At the USD front, the broad-based US dollar failed to extend its overnight gains and dropped at least for now, mainly due to better trading sentiment in the market backed by positive data from Europe and the US. However, the losses in the US dollar turned out to be one of the key factors that kept oil prices out of danger as the price of oil is inversely related to the price of the US dollar. Whereas, the US Dollar Index that tracks the greenback against a basket of other currencies slipped 0.02% to 96.590 by 11:42 PM ET (4:42 AM GMT). Moving on, the losses in the US dollar could be short-lived as the coronavirus fears and return of trade fears keeps investors cautious.
Apart from this, the tension between the United States and China remained on the cards as Beijing recently blamed America for harming the long-running phase-one deal while citing White House Adviser Peter Navarro’s confusing statement. Whereas, the state-backed media also indicated that Huawei had been a sufferer of the US’s negative policies, which could intensify the fears of Sino-American trade tussle, and this became a key factor that capped any new optimism in the market.

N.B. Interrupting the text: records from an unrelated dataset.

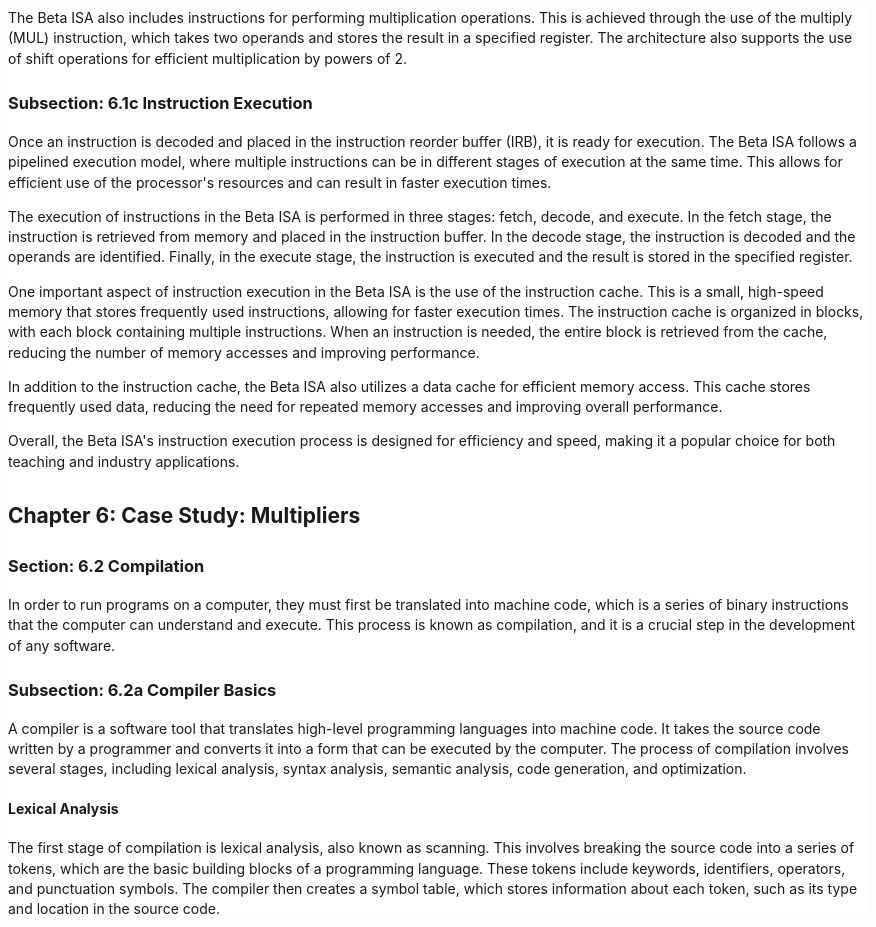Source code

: The Beta ISA also includes instructions for performing multiplication operations. This is achieved through the use of the multiply (MUL) instruction, which takes two operands and stores the result in a specified register. The architecture also supports the use of shift operations for efficient multiplication by powers of 2.

### Subsection: 6.1c Instruction Execution

Once an instruction is decoded and placed in the instruction reorder buffer (IRB), it is ready for execution. The Beta ISA follows a pipelined execution model, where multiple instructions can be in different stages of execution at the same time. This allows for efficient use of the processor's resources and can result in faster execution times.

The execution of instructions in the Beta ISA is performed in three stages: fetch, decode, and execute. In the fetch stage, the instruction is retrieved from memory and placed in the instruction buffer. In the decode stage, the instruction is decoded and the operands are identified. Finally, in the execute stage, the instruction is executed and the result is stored in the specified register.

One important aspect of instruction execution in the Beta ISA is the use of the instruction cache. This is a small, high-speed memory that stores frequently used instructions, allowing for faster execution times. The instruction cache is organized in blocks, with each block containing multiple instructions. When an instruction is needed, the entire block is retrieved from the cache, reducing the number of memory accesses and improving performance.

In addition to the instruction cache, the Beta ISA also utilizes a data cache for efficient memory access. This cache stores frequently used data, reducing the need for repeated memory accesses and improving overall performance.

Overall, the Beta ISA's instruction execution process is designed for efficiency and speed, making it a popular choice for both teaching and industry applications. 


## Chapter 6: Case Study: Multipliers

### Section: 6.2 Compilation

In order to run programs on a computer, they must first be translated into machine code, which is a series of binary instructions that the computer can understand and execute. This process is known as compilation, and it is a crucial step in the development of any software.

### Subsection: 6.2a Compiler Basics

A compiler is a software tool that translates high-level programming languages into machine code. It takes the source code written by a programmer and converts it into a form that can be executed by the computer. The process of compilation involves several stages, including lexical analysis, syntax analysis, semantic analysis, code generation, and optimization.

#### Lexical Analysis

The first stage of compilation is lexical analysis, also known as scanning. This involves breaking the source code into a series of tokens, which are the basic building blocks of a programming language. These tokens include keywords, identifiers, operators, and punctuation symbols. The compiler then creates a symbol table, which stores information about each token, such as its type and location in the source code.
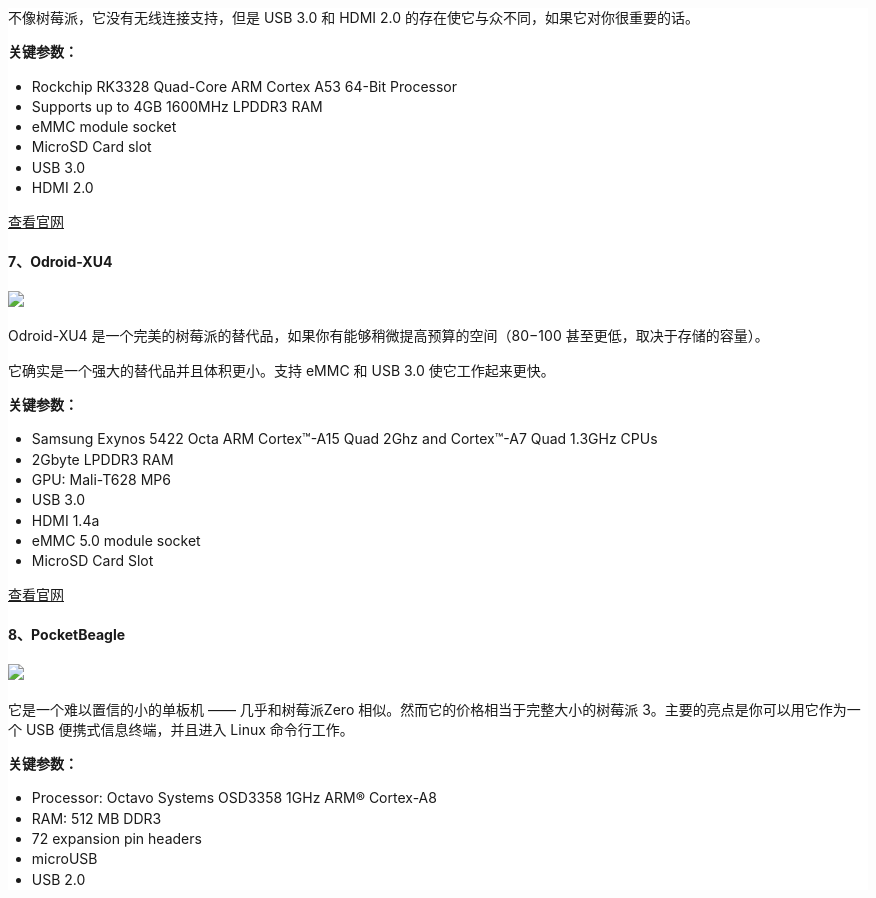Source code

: 
不像树莓派，它没有无线连接支持，但是 USB 3.0 和 HDMI 2.0 的存在使它与众不同，如果它对你很重要的话。


**关键参数：**


* Rockchip RK3328 Quad-Core ARM Cortex A53 64-Bit Processor
* Supports up to 4GB 1600MHz LPDDR3 RAM
* eMMC module socket
* MicroSD Card slot
* USB 3.0
* HDMI 2.0


[查看官网](https://www.pine64.org/?product=rock64-media-board-computer)


#### 7、Odroid-XU4


![](/Asserts/Images//attachment/album/201905/07/103013jzkz9f7k6c6fescm.jpg)


Odroid-XU4 是一个完美的树莓派的替代品，如果你有能够稍微提高预算的空间（$80-$100 甚至更低，取决于存储的容量）。


它确实是一个强大的替代品并且体积更小。支持 eMMC 和 USB 3.0 使它工作起来更快。


**关键参数：**


* Samsung Exynos 5422 Octa ARM Cortex™-A15 Quad 2Ghz and Cortex™-A7 Quad 1.3GHz CPUs
* 2Gbyte LPDDR3 RAM
* GPU: Mali-T628 MP6
* USB 3.0
* HDMI 1.4a
* eMMC 5.0 module socket
* MicroSD Card Slot


[查看官网](https://www.hardkernel.com/shop/odroid-xu4-special-price/)


#### 8、PocketBeagle


![](/Asserts/Images//attachment/album/201905/07/103016azbm4dzdprmkqmmm.jpg)


它是一个难以置信的小的单板机 —— 几乎和树莓派Zero 相似。然而它的价格相当于完整大小的树莓派 3。主要的亮点是你可以用它作为一个 USB 便携式信息终端，并且进入 Linux 命令行工作。


**关键参数：**


* Processor: Octavo Systems OSD3358 1GHz ARM® Cortex-A8
* RAM: 512 MB DDR3
* 72 expansion pin headers
* microUSB
* USB 2.0
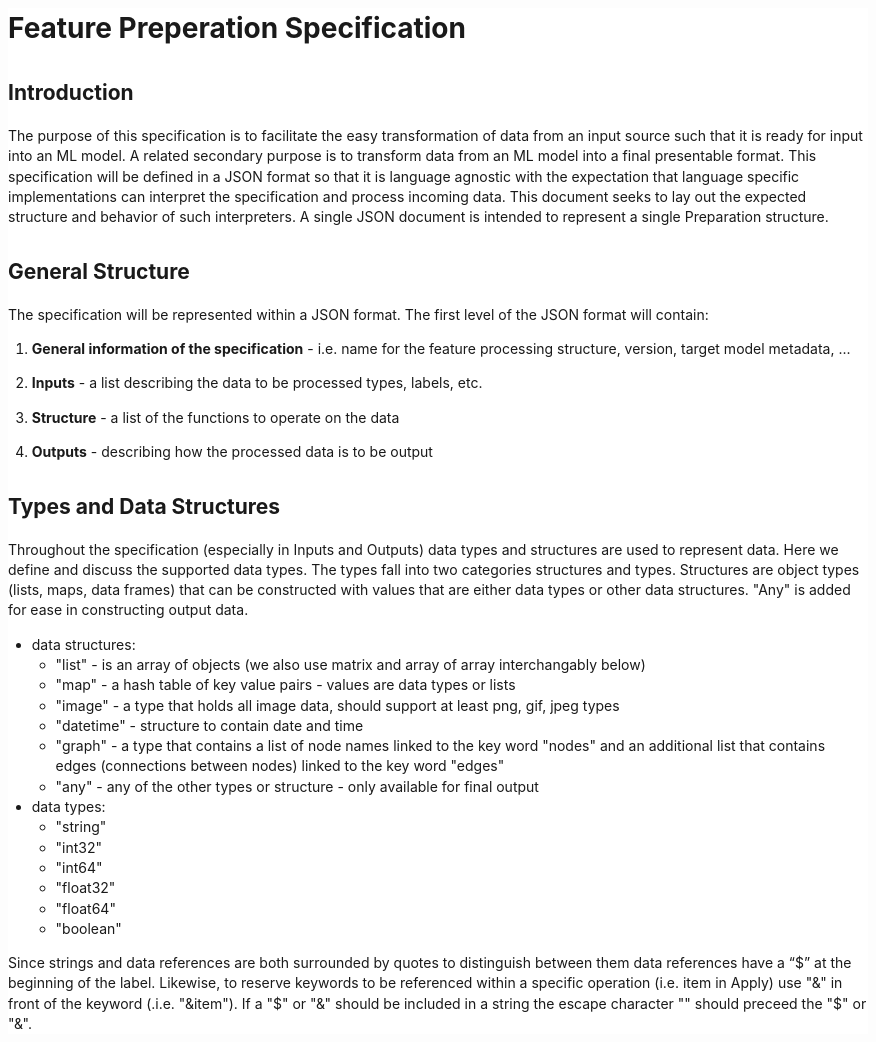 # Feature Preperation Specification

## Introduction

The purpose of this specification is to facilitate the easy transformation of data from an input source such that it is ready for input into an ML model.  A related secondary purpose is to transform data from an ML model into a final presentable format.  This specification will be defined in a JSON format so that it is language agnostic with the expectation that language specific implementations can interpret the specification and process incoming data.  This document seeks to lay out the expected structure and behavior of such interpreters.  A single JSON document is intended to represent a single Preparation structure.

## General Structure

The specification will be represented within a JSON format.  The first level of the JSON format will contain:
1. __General information of the specification__ - i.e. name for the feature processing structure, version, target model metadata, ...
 
2. __Inputs__ - a list describing the data to be processed types, labels, etc.
3. __Structure__ - a list of the functions to operate on the data
4. __Outputs__ - describing how the processed data is to be output

## Types and Data Structures

Throughout the specification (especially in Inputs and Outputs) data types and structures are used to represent data.  Here we define and discuss the supported data types.  The types fall into two categories structures and types.  Structures are object types (lists, maps, data frames) that can be constructed with values that are either data types or other data structures.  "Any" is added for ease in constructing output data.

* data structures:
    * "list" - is an array of objects (we also use matrix and array of array interchangably below)
    * "map" - a hash table of key value pairs - values are data types or lists
    * "image" - a type that holds all image data, should support at least png, gif, jpeg types
    * "datetime" - structure to contain date and time
    * "graph" - a type that contains a list of node names linked to the key word "nodes" and an additional list that contains edges (connections between nodes) linked to the key word "edges"
    * "any" - any of the other types or structure - only available for final output
* data types:
    * "string"
    * "int32"
    * "int64"
    * "float32"
    * "float64"
    * "boolean"

Since strings and data references are both surrounded by quotes to distinguish between them data references have a “$” at the beginning of the label.  Likewise, to reserve keywords to be referenced within a specific operation (i.e. item in Apply) use "&" in front of the keyword (.i.e. "&item").  If a "$" or "&" should be included in a string the escape character "\" should preceed the "$" or "&".
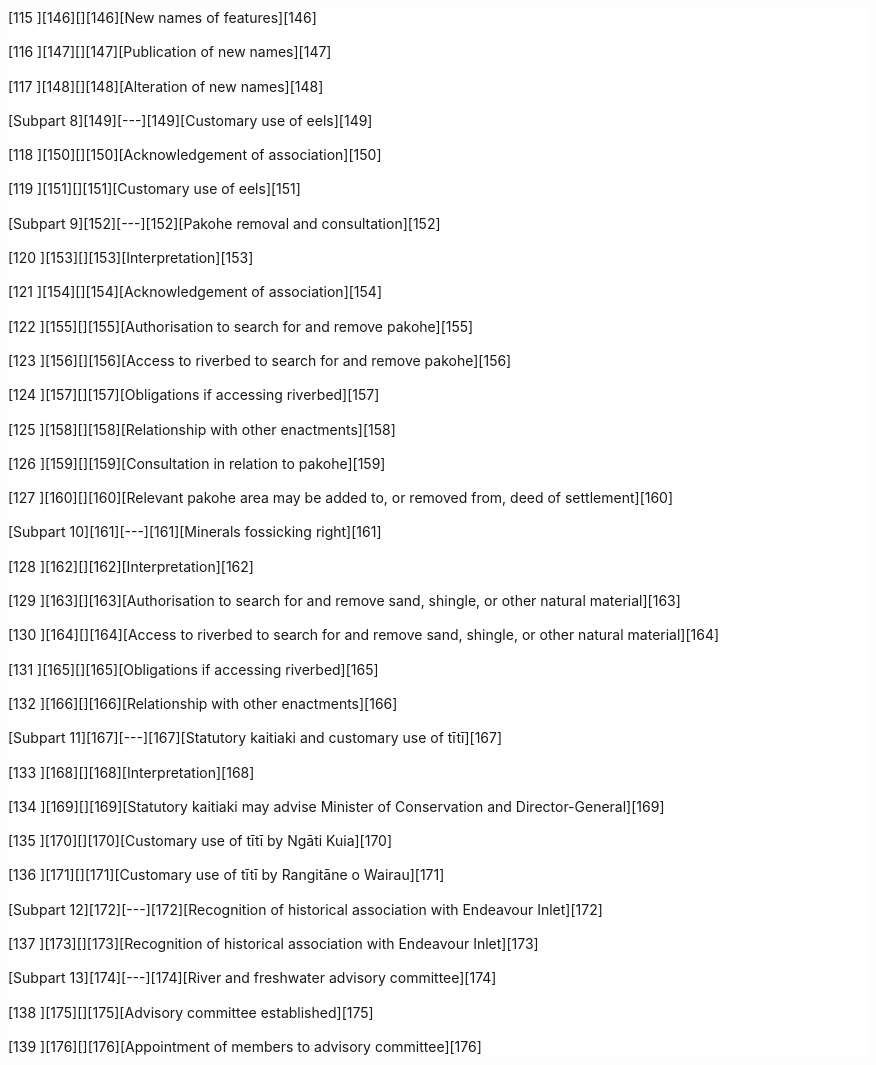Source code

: [115 ][146][][146][New names of features][146]

[116 ][147][][147][Publication of new names][147]

[117 ][148][][148][Alteration of new names][148]

[Subpart 8][149][---][149][Customary use of eels][149]

[118 ][150][][150][Acknowledgement of association][150]

[119 ][151][][151][Customary use of eels][151]

[Subpart 9][152][---][152][Pakohe removal and consultation][152]

[120 ][153][][153][Interpretation][153]

[121 ][154][][154][Acknowledgement of association][154]

[122 ][155][][155][Authorisation to search for and remove pakohe][155]

[123 ][156][][156][Access to riverbed to search for and remove pakohe][156]

[124 ][157][][157][Obligations if accessing riverbed][157]

[125 ][158][][158][Relationship with other enactments][158]

[126 ][159][][159][Consultation in relation to pakohe][159]

[127 ][160][][160][Relevant pakohe area may be added to, or removed from, deed of settlement][160]

[Subpart 10][161][---][161][Minerals fossicking right][161]

[128 ][162][][162][Interpretation][162]

[129 ][163][][163][Authorisation to search for and remove sand, shingle, or other natural material][163]

[130 ][164][][164][Access to riverbed to search for and remove sand, shingle, or other natural material][164]

[131 ][165][][165][Obligations if accessing riverbed][165]

[132 ][166][][166][Relationship with other enactments][166]

[Subpart 11][167][---][167][Statutory kaitiaki and customary use of tītī][167]

[133 ][168][][168][Interpretation][168]

[134 ][169][][169][Statutory kaitiaki may advise Minister of Conservation and Director-General][169]

[135 ][170][][170][Customary use of tītī by Ngāti Kuia][170]

[136 ][171][][171][Customary use of tītī by Rangitāne o Wairau][171]

[Subpart 12][172][---][172][Recognition of historical association with Endeavour Inlet][172]

[137 ][173][][173][Recognition of historical association with Endeavour Inlet][173]

[Subpart 13][174][---][174][River and freshwater advisory committee][174]

[138 ][175][][175][Advisory committee established][175]

[139 ][176][][176][Appointment of members to advisory committee][176]
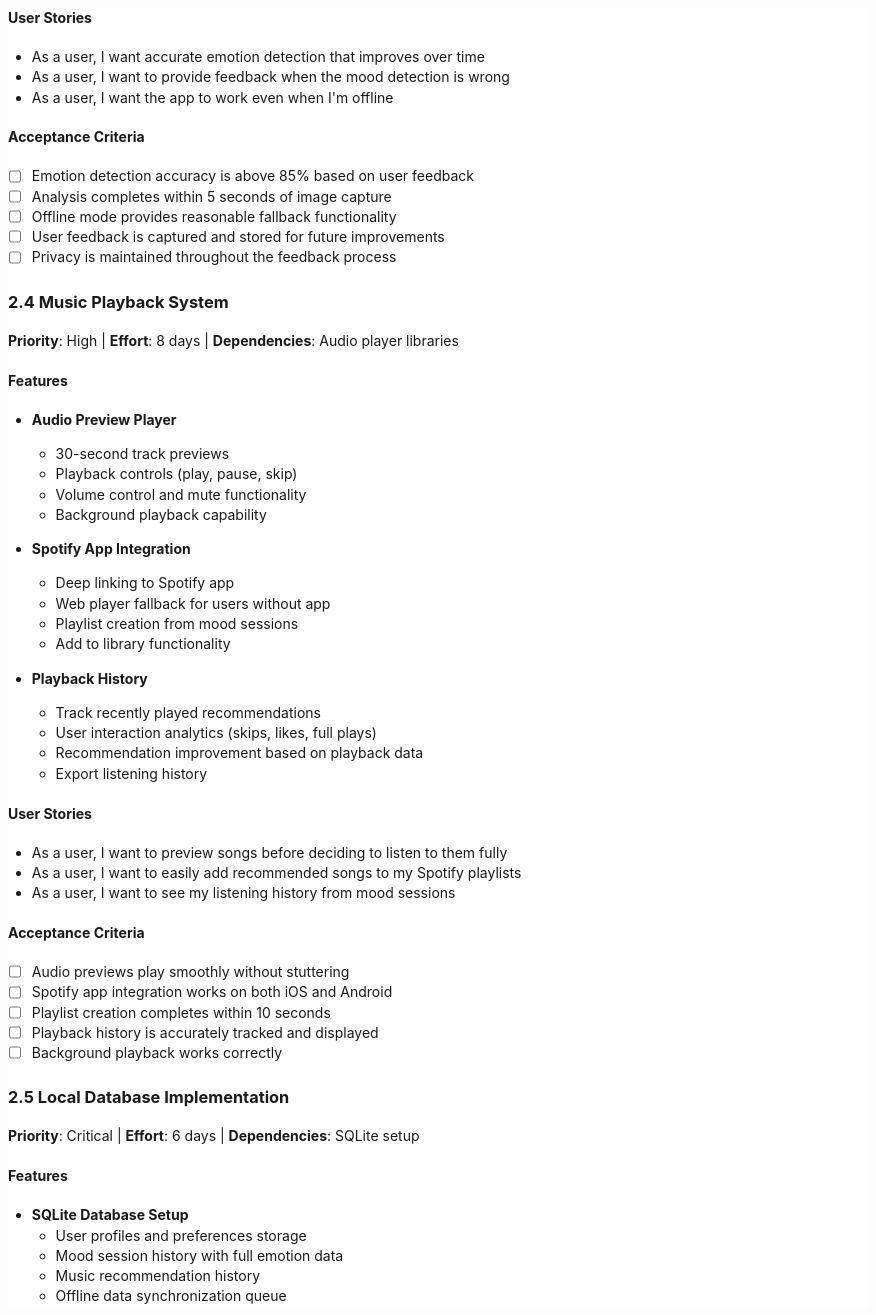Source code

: #### User Stories
- As a user, I want accurate emotion detection that improves over time
- As a user, I want to provide feedback when the mood detection is wrong
- As a user, I want the app to work even when I'm offline

#### Acceptance Criteria
- [ ] Emotion detection accuracy is above 85% based on user feedback
- [ ] Analysis completes within 5 seconds of image capture
- [ ] Offline mode provides reasonable fallback functionality
- [ ] User feedback is captured and stored for future improvements
- [ ] Privacy is maintained throughout the feedback process

### 2.4 Music Playback System
**Priority**: High | **Effort**: 8 days | **Dependencies**: Audio player libraries

#### Features
- **Audio Preview Player**
  - 30-second track previews
  - Playback controls (play, pause, skip)
  - Volume control and mute functionality
  - Background playback capability
  
- **Spotify App Integration**
  - Deep linking to Spotify app
  - Web player fallback for users without app
  - Playlist creation from mood sessions
  - Add to library functionality
  
- **Playback History**
  - Track recently played recommendations
  - User interaction analytics (skips, likes, full plays)
  - Recommendation improvement based on playback data
  - Export listening history

#### User Stories
- As a user, I want to preview songs before deciding to listen to them fully
- As a user, I want to easily add recommended songs to my Spotify playlists
- As a user, I want to see my listening history from mood sessions

#### Acceptance Criteria
- [ ] Audio previews play smoothly without stuttering
- [ ] Spotify app integration works on both iOS and Android
- [ ] Playlist creation completes within 10 seconds
- [ ] Playback history is accurately tracked and displayed
- [ ] Background playback works correctly

### 2.5 Local Database Implementation
**Priority**: Critical | **Effort**: 6 days | **Dependencies**: SQLite setup

#### Features
- **SQLite Database Setup**
  - User profiles and preferences storage
  - Mood session history with full emotion data
  - Music recommendation history
  - Offline data synchronization queue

Moving on, the gains in crude oil could find pace if the global equity markets offer gains, keeping the safe-haven US dollar under pressure. At press time, the futures tied to the S&P 500 are reporting 0.10% gains.
Daily Support and Resistance
Pivot Point 40.5
Crude oil seems to violate the ascending triangle pattern, which was providing resistance at 40.45 level. Continuation of a bullish bias can extend buying until 42.45 level while the upward trendline supports WTI crude oil prices around 40. On the 4 hour timeframe, the 50 periods EMA is also supporting it around 38.85 level. Let us consider taking buy trades today over 40.35 level to target 42.